## Teks Bacaan
# # # # # # #
Gambar sebuah rumah dengan latar Kampung Kolase di bantaran Cikapundung yang tergusur oleh proyek pemerintah. (Foto: M. Fasha Rouf)
Gambar sebuah rumah dengan latar Kampung Kolase di bantaran Cikapundung yang tergusur oleh proyek pemerintah. (Foto: M. Fasha Rouf)

Jarak Kekuasaan di Media Sosial

Jarak kekuasaan (power distance), meminjam istilah pola budayanya Hofstede (2010), semakin bergeser ke arah kekuasaan yang sangat hierarkis. Alih-alih menciptakan jarak kekuasaan yang egaliter dan dialogis, penguasa di media sosial sepertinya mencoba untuk menebalkan dan memperumit hierarki kekuasaan dengan adanya lapisan buzzer dan fans garis keras.

Kerumitan hierarki itu juga terlihat dari penggunaan bahasa. Dalam bahasa Sunda yang memiliki tingkatan (undak-usuk) warisan Mataram, seseorang yang memiliki kuasa lebih rendah harus mengkritik seseorang di pucuk kekuasaan yang tinggi dengan bahasa yang sopan. Boleh mengkritik asal sopan! Masalahnya, bagaimana ukuran kadar kesopanan? Bahasa Sunda di Cianjur dengan di Banten berbeda. Begitu pun antara bahasa Sunda di Bandung dan Cirebon, misalnya.

Cara-cara penguasa memanfaatkan media sosial untuk memperkokoh legitimasinya (sebagaimana pelajaran yang saya petik di Cikapundung dan Purnawarman) semakin hari sepertinya semakin canggih dan telah menjadi pola. Atau inikah watak penguasa di era media sosial? Sebagaimana yang terjadi dalam kasus kritik seorang guru yang berujung pemecatan kemarin.

Sependek yang saya renungkan, melihat kondisi ketimpangan power yang dimiliki tersebut, ada beberapa hal yang sebenarnya patut diperhatikan. Pertama, rakyat yang aktif di media sosial seharusnya memiliki kesadaran kolektif yang penuh bahwa mereka berada dalam posisi yang rentan karena kesulitan menjangkau kekuasaan. Melalui kesadaran tersebut, seharusnya rakyat media sosial bisa lebih berhati-hati dalam mencibir cuitan atau komentar warga yang mengkritik pemerintahnya. Siapa tahu kesulitan hidup yang disebabkan kinerja pemerintahan bakal menimpa kita suatu hari. Itulah saatnya kita mengumpulkan keberanian dan keyakinan untuk menyuarakan keluhan dan kritik pada jantung kekuasaan melalui media sosial. Bersatu netizen teguh, bercerai netizen runtuh.
# # # # # # #
## Catatan dari sebuah dataset
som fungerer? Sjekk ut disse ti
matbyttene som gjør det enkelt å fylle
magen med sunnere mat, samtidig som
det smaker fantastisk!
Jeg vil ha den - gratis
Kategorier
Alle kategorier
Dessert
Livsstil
# # # # # # #
## Rangkaian Tugas
1 – Menurut teks bacaan, lapisan apa yang digunakan penguasa di media sosial untuk menebalkan dan memperumit hierarki kekuasaan?
2 – Ulangi persis bagian teks bacaan yang diawali dengan kata-kata berisi "Jarak kekuasaan (power" dan diakhiri dengan "fans garis keras.".

## Hasil Tiap Tugas
1 – Lapisan buzzer dan fans garis keras.

2 –
Jarak kekuasaan (power distance), meminjam istilah pola budayanya Hofstede (2010), semakin bergeser ke arah kekuasaan yang sangat hierarkis. Alih-alih menciptakan jarak kekuasaan yang egaliter dan dialogis, penguasa di media sosial sepertinya mencoba untuk menebalkan dan memperumit hierarki kekuasaan dengan adanya lapisan buzzer dan fans garis keras.